The antioxidant effect of benfotiamine has been shown in many studies with the help of superoxide dismutase, glutathione reductase and catalase [35]. Schmid et al., after experimentally inducing oxidative stresses in human, rat and pig kidneys by administering 3 different agents (mutagenic NQO, angiotensin II and uremic toxin indoxylsulphate), gave benfotiamine. It was observed that benfotiamine reduces the oxidative stress caused by these 3 agents [7]. Portari et al. found that in liver damage related to oxidative stress induced with ethanol, oxidative stress could be reduced with benfotiamine [36]. In our present study, a statistically significant decrease in TOS was observed with the addition of benfotiamine to oxidative stress caused by MTX; however, the increase in TAS level was statistically insignificant. This decrease in TOS and the increase in TAS have been linked to the antioxidant effects of benfotiamine. Benfotiamine significantly improved liver injury histopathologically. These results suggest that antioxidant properties of benfotiamine may contribute to prevention of liver damage caused by MTX.

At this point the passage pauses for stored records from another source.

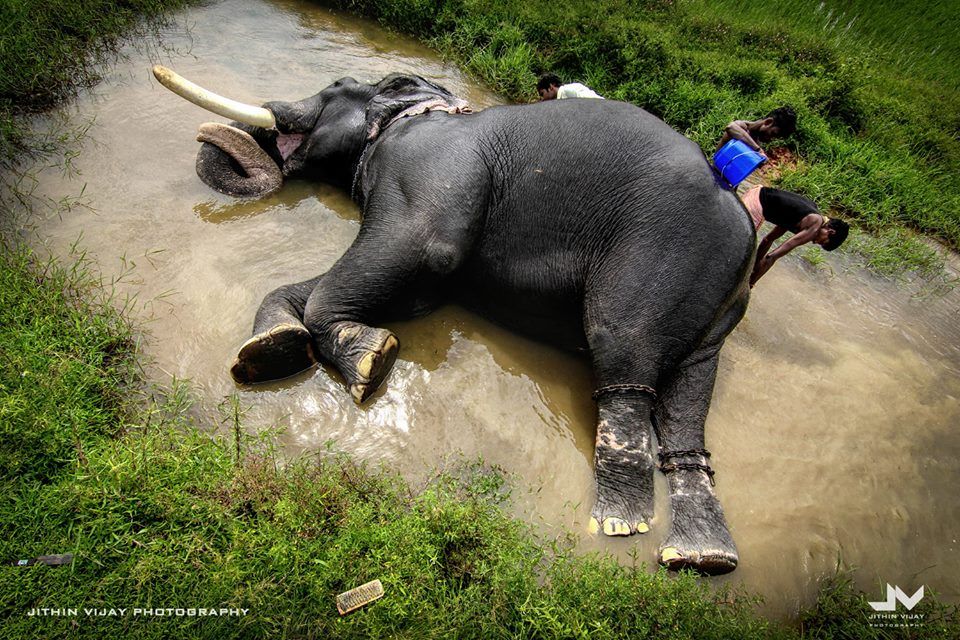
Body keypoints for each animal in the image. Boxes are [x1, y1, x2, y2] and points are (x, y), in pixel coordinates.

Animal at [163, 70, 756, 576]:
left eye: (332, 86)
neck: (415, 109)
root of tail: (742, 220)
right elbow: (408, 285)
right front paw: (272, 349)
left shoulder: (426, 165)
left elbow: (423, 248)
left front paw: (372, 361)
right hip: (717, 299)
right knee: (690, 387)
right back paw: (702, 555)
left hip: (664, 243)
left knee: (622, 344)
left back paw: (618, 522)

In conclusion, in our study, we found that the immunoreactivity of irisin increases after liver toxicity induced by MTX. We observed that benfotiamine improved oxidative liver injury and reduced irisin immunoreactivity. We believe that irisin activity increases in order to reduce oxidative stress in liver toxicity and to meet the increased energy need. However, further experimental and clinical studies are required to confirm these findings indicating beneficial effects of irisin and benfotiamine before conducting clinical applications for treating liver injury in the light of biochemical and histopathological analysis.